→ **Exercise prompt**
A faithful copy of the whole listing is required.

→ **Records**
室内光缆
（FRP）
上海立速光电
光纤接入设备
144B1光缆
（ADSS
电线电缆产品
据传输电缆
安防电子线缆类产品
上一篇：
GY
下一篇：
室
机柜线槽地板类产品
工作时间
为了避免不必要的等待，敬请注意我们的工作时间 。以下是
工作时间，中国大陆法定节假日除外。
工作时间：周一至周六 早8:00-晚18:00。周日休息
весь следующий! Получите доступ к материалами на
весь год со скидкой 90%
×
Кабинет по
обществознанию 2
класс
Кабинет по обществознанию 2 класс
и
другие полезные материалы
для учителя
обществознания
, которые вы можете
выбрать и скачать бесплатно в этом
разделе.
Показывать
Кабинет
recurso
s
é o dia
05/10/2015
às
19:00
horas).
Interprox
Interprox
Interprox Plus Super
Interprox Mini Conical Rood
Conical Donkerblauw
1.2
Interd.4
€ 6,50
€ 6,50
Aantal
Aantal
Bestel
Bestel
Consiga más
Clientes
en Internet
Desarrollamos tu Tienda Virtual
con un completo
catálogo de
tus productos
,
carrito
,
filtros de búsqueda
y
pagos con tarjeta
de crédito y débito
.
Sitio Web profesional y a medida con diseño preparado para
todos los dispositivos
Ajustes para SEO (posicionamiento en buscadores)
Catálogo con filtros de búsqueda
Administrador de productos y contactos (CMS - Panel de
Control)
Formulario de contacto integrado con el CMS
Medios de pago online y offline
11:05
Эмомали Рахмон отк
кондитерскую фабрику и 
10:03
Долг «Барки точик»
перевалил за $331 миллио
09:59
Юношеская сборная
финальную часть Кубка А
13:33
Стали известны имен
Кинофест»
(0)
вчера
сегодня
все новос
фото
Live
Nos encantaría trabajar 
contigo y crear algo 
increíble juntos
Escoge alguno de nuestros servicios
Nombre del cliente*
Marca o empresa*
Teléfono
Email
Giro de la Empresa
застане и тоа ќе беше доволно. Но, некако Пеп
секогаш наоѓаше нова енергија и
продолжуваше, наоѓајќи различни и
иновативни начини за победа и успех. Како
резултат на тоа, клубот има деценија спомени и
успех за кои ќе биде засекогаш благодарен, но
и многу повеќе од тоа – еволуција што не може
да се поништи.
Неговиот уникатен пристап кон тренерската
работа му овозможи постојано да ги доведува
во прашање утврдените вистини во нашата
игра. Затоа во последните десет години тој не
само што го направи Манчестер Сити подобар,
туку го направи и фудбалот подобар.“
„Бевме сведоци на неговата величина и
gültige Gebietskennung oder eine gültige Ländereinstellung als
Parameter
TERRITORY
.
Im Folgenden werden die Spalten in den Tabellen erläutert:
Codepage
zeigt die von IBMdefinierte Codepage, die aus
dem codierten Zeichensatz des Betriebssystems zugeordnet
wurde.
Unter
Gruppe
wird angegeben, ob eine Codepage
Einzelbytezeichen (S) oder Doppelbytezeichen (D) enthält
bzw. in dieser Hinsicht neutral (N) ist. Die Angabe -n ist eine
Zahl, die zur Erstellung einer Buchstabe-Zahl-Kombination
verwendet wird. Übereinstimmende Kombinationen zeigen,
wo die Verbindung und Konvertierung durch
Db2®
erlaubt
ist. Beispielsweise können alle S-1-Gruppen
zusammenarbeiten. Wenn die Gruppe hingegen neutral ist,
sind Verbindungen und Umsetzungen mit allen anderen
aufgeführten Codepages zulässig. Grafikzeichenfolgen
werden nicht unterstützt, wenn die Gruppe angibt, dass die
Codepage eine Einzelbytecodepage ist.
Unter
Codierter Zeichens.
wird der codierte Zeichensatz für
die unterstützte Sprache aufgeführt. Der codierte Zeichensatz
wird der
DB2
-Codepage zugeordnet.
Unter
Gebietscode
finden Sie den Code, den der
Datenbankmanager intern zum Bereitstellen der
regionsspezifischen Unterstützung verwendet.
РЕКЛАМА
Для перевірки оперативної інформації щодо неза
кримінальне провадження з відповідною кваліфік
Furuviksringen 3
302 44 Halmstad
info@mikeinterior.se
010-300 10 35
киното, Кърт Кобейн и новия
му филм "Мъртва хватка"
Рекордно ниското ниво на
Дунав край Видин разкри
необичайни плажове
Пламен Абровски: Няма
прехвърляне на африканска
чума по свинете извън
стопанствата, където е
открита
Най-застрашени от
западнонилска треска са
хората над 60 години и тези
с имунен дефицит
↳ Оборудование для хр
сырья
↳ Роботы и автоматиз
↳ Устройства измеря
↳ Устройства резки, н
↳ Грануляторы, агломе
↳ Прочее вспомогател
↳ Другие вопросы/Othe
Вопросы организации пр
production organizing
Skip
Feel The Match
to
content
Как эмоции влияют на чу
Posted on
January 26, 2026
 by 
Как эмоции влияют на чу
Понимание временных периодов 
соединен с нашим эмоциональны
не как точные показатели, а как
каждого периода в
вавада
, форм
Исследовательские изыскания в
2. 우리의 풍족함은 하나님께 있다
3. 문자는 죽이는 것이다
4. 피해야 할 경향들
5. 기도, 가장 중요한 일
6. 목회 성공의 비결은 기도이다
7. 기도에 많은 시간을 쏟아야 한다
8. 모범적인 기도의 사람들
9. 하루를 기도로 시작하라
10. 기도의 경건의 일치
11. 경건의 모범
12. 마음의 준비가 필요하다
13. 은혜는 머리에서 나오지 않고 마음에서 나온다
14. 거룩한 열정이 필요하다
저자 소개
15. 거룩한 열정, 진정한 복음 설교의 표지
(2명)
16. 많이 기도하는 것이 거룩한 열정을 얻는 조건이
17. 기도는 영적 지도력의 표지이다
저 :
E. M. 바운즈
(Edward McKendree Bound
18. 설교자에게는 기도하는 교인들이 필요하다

→ **Answer for the task**
室内光缆
（FRP）
上海立速光电
光纤接入设备
144B1光缆
（ADSS
电线电缆产品
据传输电缆
安防电子线缆类产品
上一篇：
GY
下一篇：
室
机柜线槽地板类产品
工作时间
为了避免不必要的等待，敬请注意我们的工作时间 。以下是
工作时间，中国大陆法定节假日除外。
工作时间：周一至周六 早8:00-晚18:00。周日休息
весь следующий! Получите доступ к материалами на
весь год со скидкой 90%
×
Кабинет по
обществознанию 2
класс
Кабинет по обществознанию 2 класс
и
другие полезные материалы
для учителя
обществознания
, которые вы можете
выбрать и скачать бесплатно в этом
разделе.
Показывать
Кабинет
recurso
s
é o dia
05/10/2015
às
19:00
horas).
Interprox
Interprox
Interprox Plus Super
Interprox Mini Conical Rood
Conical Donkerblauw
1.2
Interd.4
€ 6,50
€ 6,50
Aantal
Aantal
Bestel
Bestel
Consiga más
Clientes
en Internet
Desarrollamos tu Tienda Virtual
con un completo
catálogo de
tus productos
,
carrito
,
filtros de búsqueda
y
pagos con tarjeta
de crédito y débito
.
Sitio Web profesional y a medida con diseño preparado para
todos los dispositivos
Ajustes para SEO (posicionamiento en buscadores)
Catálogo con filtros de búsqueda
Administrador de productos y contactos (CMS - Panel de
Control)
Formulario de contacto integrado con el CMS
Medios de pago online y offline
11:05
Эмомали Рахмон отк
кондитерскую фабрику и 
10:03
Долг «Барки точик»
перевалил за $331 миллио
09:59
Юношеская сборная
финальную часть Кубка А
13:33
Стали известны имен
Кинофест»
(0)
вчера
сегодня
все новос
фото
Live
Nos encantaría trabajar 
contigo y crear algo 
increíble juntos
Escoge alguno de nuestros servicios
Nombre del cliente*
Marca o empresa*
Teléfono
Email
Giro de la Empresa
застане и тоа ќе беше доволно. Но, некако Пеп
секогаш наоѓаше нова енергија и
продолжуваше, наоѓајќи различни и
иновативни начини за победа и успех. Како
резултат на тоа, клубот има деценија спомени и
успех за кои ќе биде засекогаш благодарен, но
и многу повеќе од тоа – еволуција што не може
да се поништи.
Неговиот уникатен пристап кон тренерската
работа му овозможи постојано да ги доведува
во прашање утврдените вистини во нашата
игра. Затоа во последните десет години тој не
само што го направи Манчестер Сити подобар,
туку го направи и фудбалот подобар.“
„Бевме сведоци на неговата величина и
gültige Gebietskennung oder eine gültige Ländereinstellung als
Parameter
TERRITORY
.
Im Folgenden werden die Spalten in den Tabellen erläutert:
Codepage
zeigt die von IBMdefinierte Codepage, die aus
dem codierten Zeichensatz des Betriebssystems zugeordnet
wurde.
Unter
Gruppe
wird angegeben, ob eine Codepage
Einzelbytezeichen (S) oder Doppelbytezeichen (D) enthält
bzw. in dieser Hinsicht neutral (N) ist. Die Angabe -n ist eine
Zahl, die zur Erstellung einer Buchstabe-Zahl-Kombination
verwendet wird. Übereinstimmende Kombinationen zeigen,
wo die Verbindung und Konvertierung durch
Db2®
erlaubt
ist. Beispielsweise können alle S-1-Gruppen
zusammenarbeiten. Wenn die Gruppe hingegen neutral ist,
sind Verbindungen und Umsetzungen mit allen anderen
aufgeführten Codepages zulässig. Grafikzeichenfolgen
werden nicht unterstützt, wenn die Gruppe angibt, dass die
Codepage eine Einzelbytecodepage ist.
Unter
Codierter Zeichens.
wird der codierte Zeichensatz für
die unterstützte Sprache aufgeführt. Der codierte Zeichensatz
wird der
DB2
-Codepage zugeordnet.
Unter
Gebietscode
finden Sie den Code, den der
Datenbankmanager intern zum Bereitstellen der
regionsspezifischen Unterstützung verwendet.
РЕКЛАМА
Для перевірки оперативної інформації щодо неза
кримінальне провадження з відповідною кваліфік
Furuviksringen 3
302 44 Halmstad
info@mikeinterior.se
010-300 10 35
киното, Кърт Кобейн и новия
му филм "Мъртва хватка"
Рекордно ниското ниво на
Дунав край Видин разкри
необичайни плажове
Пламен Абровски: Няма
прехвърляне на африканска
чума по свинете извън
стопанствата, където е
открита
Най-застрашени от
западнонилска треска са
хората над 60 години и тези
с имунен дефицит
↳ Оборудование для хр
сырья
↳ Роботы и автоматиз
↳ Устройства измеря
↳ Устройства резки, н
↳ Грануляторы, агломе
↳ Прочее вспомогател
↳ Другие вопросы/Othe
Вопросы организации пр
production organizing
Skip
Feel The Match
to
content
Как эмоции влияют на чу
Posted on
January 26, 2026
 by 
Как эмоции влияют на чу
Понимание временных периодов 
соединен с нашим эмоциональны
не как точные показатели, а как
каждого периода в
вавада
, форм
Исследовательские изыскания в
2. 우리의 풍족함은 하나님께 있다
3. 문자는 죽이는 것이다
4. 피해야 할 경향들
5. 기도, 가장 중요한 일
6. 목회 성공의 비결은 기도이다
7. 기도에 많은 시간을 쏟아야 한다
8. 모범적인 기도의 사람들
9. 하루를 기도로 시작하라
10. 기도의 경건의 일치
11. 경건의 모범
12. 마음의 준비가 필요하다
13. 은혜는 머리에서 나오지 않고 마음에서 나온다
14. 거룩한 열정이 필요하다
저자 소개
15. 거룩한 열정, 진정한 복음 설교의 표지
(2명)
16. 많이 기도하는 것이 거룩한 열정을 얻는 조건이
17. 기도는 영적 지도력의 표지이다
저 :
E. M. 바운즈
(Edward McKendree Bound
18. 설교자에게는 기도하는 교인들이 필요하다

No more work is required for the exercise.